L'infirmière n° 045 du 01/06/2024

 

ACTUALITÉS

PROJET DE LOI

Adrien Renaud  

Après la présentation en mars du projet de loi sur la fin de vie par Emmanuel Macron, le texte est maintenant examiné par les députés. Un travail qui devrait, selon toute probabilité, durer plusieurs mois, voire plusieurs années.

Sur un texte qui emporte de tels enjeux, on ne demande pas l’urgence, il n’y aura pas de procédure accélérée. » Dans l’interview qu’il avait accordée aux quotidiens Libération et La Croix en mars dernier pour présenter son projet de loi sur la fin de vie, Emmanuel Macron avait prévenu, pour citer les mots célèbres d’un autre président, qu’il donnerait « du temps au temps ». Car, « pas de procédure accélérée », cela signifie concrètement que le texte aura droit à quatre lectures par les parlementaires : deux dans chaque chambre. Autant dire que les débats passionnés suscités par la question de l’euthanasie dans le pays depuis des années sont loin d’avoir atteint leur terme.

Reste que le projet gouvernemental franchit, un à un, les multiples étapes qui se trouvent sur son chemin. Après l’avis (non contraignant) de la commission composée de 184 citoyens tirés au sort qui se sont prononcés au printemps 2023 en faveur de l’ouverture d’une « aide active à mourir », après les concertations menées en continu par le gouvernement et les parlementaires depuis le début du quinquennat, après le passage par le Conseil d’État et la présentation en conseil des ministres début avril, c’est l’examen par les députés qui a commencé : les travaux en commission ont débuté le 22 avril, et la première séance plénière dans l’hémicycle du Palais Bourbon est prévue pour le 27 mai.

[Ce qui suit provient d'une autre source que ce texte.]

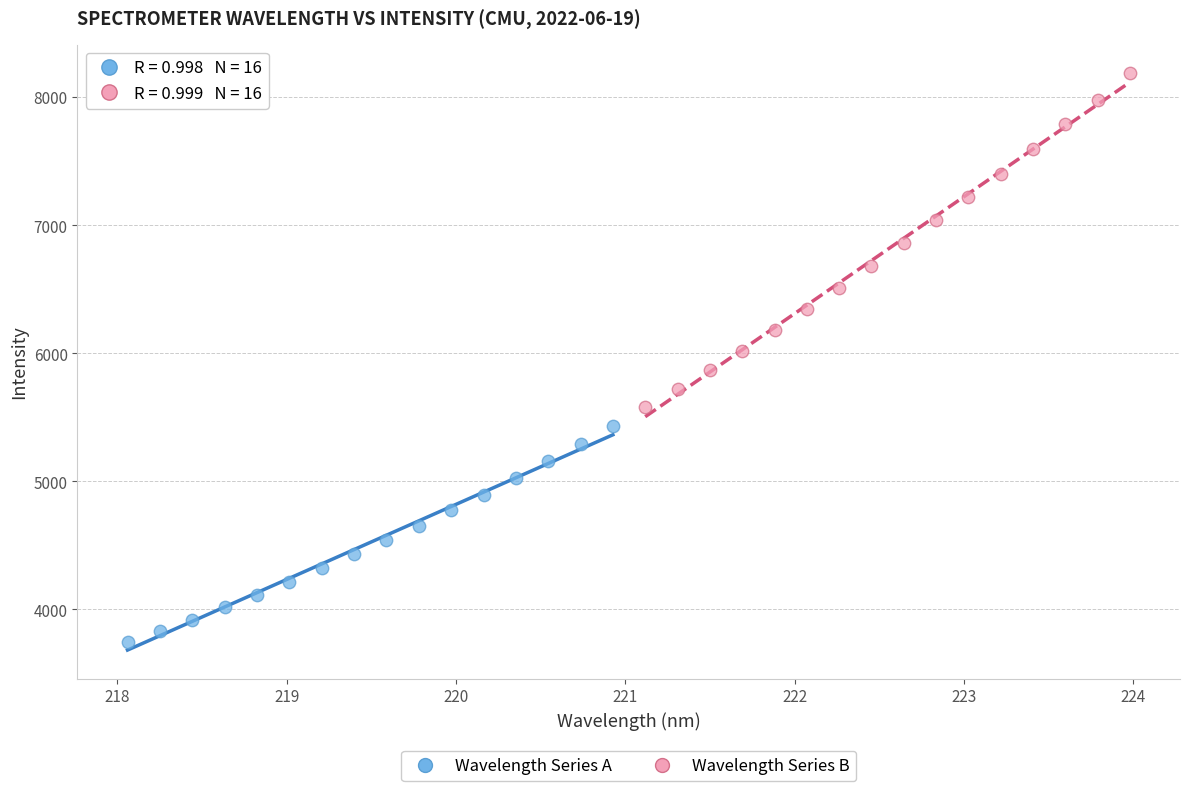

What are all the series names shown in the legend?

Wavelength Series A, Wavelength Series B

Citée par l’AFP, la présidente de l’Assemblée nationale, Yaël Braun-Pivet, a estimé qu’un vote solennel en première lecture pourrait avoir lieu le 11 juin, ce qui donnerait lieu à la première navette parlementaire vers le palais du Luxembourg. On peut alors s’attendre à ce que le Sénat, dominé par une droite plutôt rétive à l’aide à mourir, détricote le texte. « On est plutôt sur une, voire deux années de débats, avait tenu à préciser la titulaire du perchoir début mars sur Franceinfo . Le temps est une condition d’un débat serein. »

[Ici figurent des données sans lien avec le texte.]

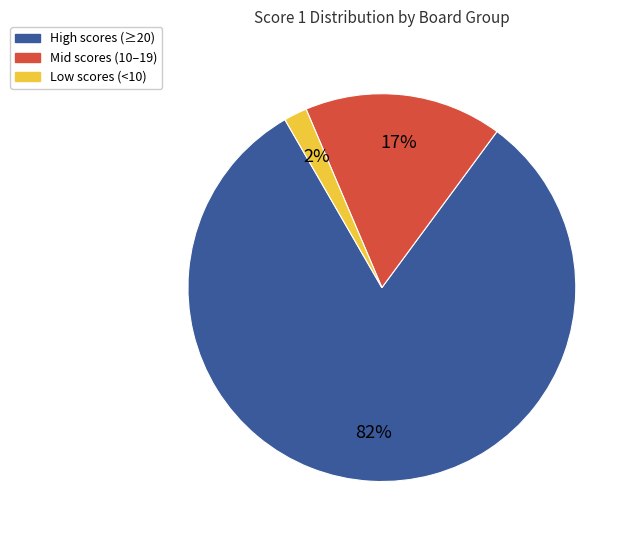

How many slices are in this pie chart?

3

Argument et contre-argument

Et que le débat soit serein ou pas, partisans et opposants d’une évolution de la loi entendent bien mettre sa durée à profit pour faire valoir leur point de vue. C’est ainsi que 27 associations, syndicats, mutuelles et autres organisations de la société civile ont présenté fin avril un « Pacte progressiste sur la fin de vie ». « Nous choisissons de nous allier pour constituer une force progressiste et républicaine », écrivent les signataires, parmi lesquels on retrouve l’Association pour le droit à mourir dans la dignité (ADMD), la Confédération française démocratique du travail (CFDT) ou encore le groupe mutualiste VYV. Ils en appellent à la « légalisation d’une aide active à mourir pour les personnes atteintes d’une maladie grave et incurable qui, en conscience et librement, la demanderaient ».

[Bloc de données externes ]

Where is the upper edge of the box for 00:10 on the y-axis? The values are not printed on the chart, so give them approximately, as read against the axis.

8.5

Face à cette coalition, on trouve notamment la Société française d’accompagnement et de soins palliatifs (Sfap), qui a présenté en avril une enquête menée auprès de près de 2 300 « membres de la communauté palliative », et qui entend s’en servir comme un cri d’alarme : 83 % des répondants se disent « inquiets face à l’évolution de la loi », 80 % « refuseraient de prescrire, fournir, préparer et/ou administrer le produit létal », et 22 % des médecins se disent « prêts à quitter leur poste si la mort provoquée est mise en place dans leur service ». Seule certitude : la suite des évènements s’annonce mouvementée.